Flow chart of patients who met the inclusion/exclusion criteria for the study.

DM = diabetes mellitus; SLNB = sentinel lymph node biopsy; HTN = hypertension; BMI = body mass index.

Data collection

Patients' medical records were retrospectively reviewed to investigate clinicopathological data, such as gender, age at diagnosis, tumor location, operation methods, pathologic subtype, T stage, N stage, estrogen receptor (ER), progesterone receptor (PR), human epidermal growth factor receptor-2 (HER-2) status, p53, Ki-67, radiotherapy, hormone therapy, target therapy, recurrence, and death. In addition, the total amount of glucocorticoids used for each chemotherapy regimen was examined. Moreover, hyperlipidemia, hypertension (HTN), and body mass index (BMI), which are among the signs of metabolic syndrome (MS), were investigated. ER, PR, and HER-2 levels were evaluated using standard avidin-biotin complex immunohistochemical staining methods. The ER and PR statuses were assessed based on the Allred score, which was expressed as the sum of the proportion score and the intensity score of positively stained tumor cells. Tumors with an Allred score of at least 3 were regarded as positive. The intensity of HER-2 staining was scored as 0, 1+, 2+, or 3+. Tumors with a 3+ score were classified as HER-2 positive, and tumors with a 0 or 1+ score were classified as HER-2-negative. For tumors with a 2+ score, gene amplification using silver in situ hybridization was performed to identify HER-2 status.

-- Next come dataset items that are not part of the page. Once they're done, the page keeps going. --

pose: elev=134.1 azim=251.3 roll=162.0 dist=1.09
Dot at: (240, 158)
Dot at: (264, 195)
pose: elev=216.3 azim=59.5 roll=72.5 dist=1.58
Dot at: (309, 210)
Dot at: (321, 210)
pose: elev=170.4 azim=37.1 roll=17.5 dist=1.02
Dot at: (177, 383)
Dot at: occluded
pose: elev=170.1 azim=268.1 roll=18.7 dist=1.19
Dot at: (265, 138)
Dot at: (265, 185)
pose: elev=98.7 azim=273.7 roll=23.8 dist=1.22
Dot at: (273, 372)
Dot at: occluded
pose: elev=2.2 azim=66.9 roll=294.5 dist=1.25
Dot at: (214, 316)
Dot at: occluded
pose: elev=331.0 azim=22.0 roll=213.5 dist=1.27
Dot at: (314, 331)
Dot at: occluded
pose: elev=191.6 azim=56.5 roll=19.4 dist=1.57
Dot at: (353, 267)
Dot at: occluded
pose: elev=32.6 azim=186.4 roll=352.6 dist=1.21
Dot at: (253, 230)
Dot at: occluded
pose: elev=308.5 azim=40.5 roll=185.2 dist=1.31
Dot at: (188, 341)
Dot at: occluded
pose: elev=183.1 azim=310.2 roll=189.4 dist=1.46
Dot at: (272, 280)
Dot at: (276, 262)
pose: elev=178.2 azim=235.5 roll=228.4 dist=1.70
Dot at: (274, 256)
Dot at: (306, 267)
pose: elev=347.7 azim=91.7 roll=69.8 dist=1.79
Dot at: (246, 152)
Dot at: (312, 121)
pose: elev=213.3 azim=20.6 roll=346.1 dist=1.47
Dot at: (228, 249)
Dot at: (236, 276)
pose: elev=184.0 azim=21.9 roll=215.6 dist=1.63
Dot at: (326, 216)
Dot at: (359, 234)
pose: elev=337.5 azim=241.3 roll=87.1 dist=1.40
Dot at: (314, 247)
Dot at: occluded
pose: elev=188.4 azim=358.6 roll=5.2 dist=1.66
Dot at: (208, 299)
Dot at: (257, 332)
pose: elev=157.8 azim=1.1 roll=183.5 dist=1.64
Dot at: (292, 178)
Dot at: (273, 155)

Adjuvant treatment methods

Adjuvant chemotherapy administered to patients enrolled in this study included anthracycline, cyclophosphamide, and taxane. In the anthracycline + cyclophosphamide regimen, 12 mg of IV dexamethasone was administered for each cycle. In the paclitaxel regimen, 20 mg of IV dexamethasone was administered for each cycle. In docetaxel-containing regimens, 48 mg of oral dexamethasone was administered for each cycle. Four or eight cycles of adjuvant chemotherapy were performed at 3-week intervals considering the patients' general condition and pathological stage. Intravenous glucocorticoids were administered as the pre-chemotherapy medication. Oral antiestrogen hormone medications were administered to patients with hormone receptor-positive breast cancer. For patients with HER-2-positive breast cancer, trastuzumab was intravenously administered for 1 year. In addition, among patients who underwent breast-conserving surgery or a modified radical mastectomy, radiotherapy was administered to those at a high risk for local relapse.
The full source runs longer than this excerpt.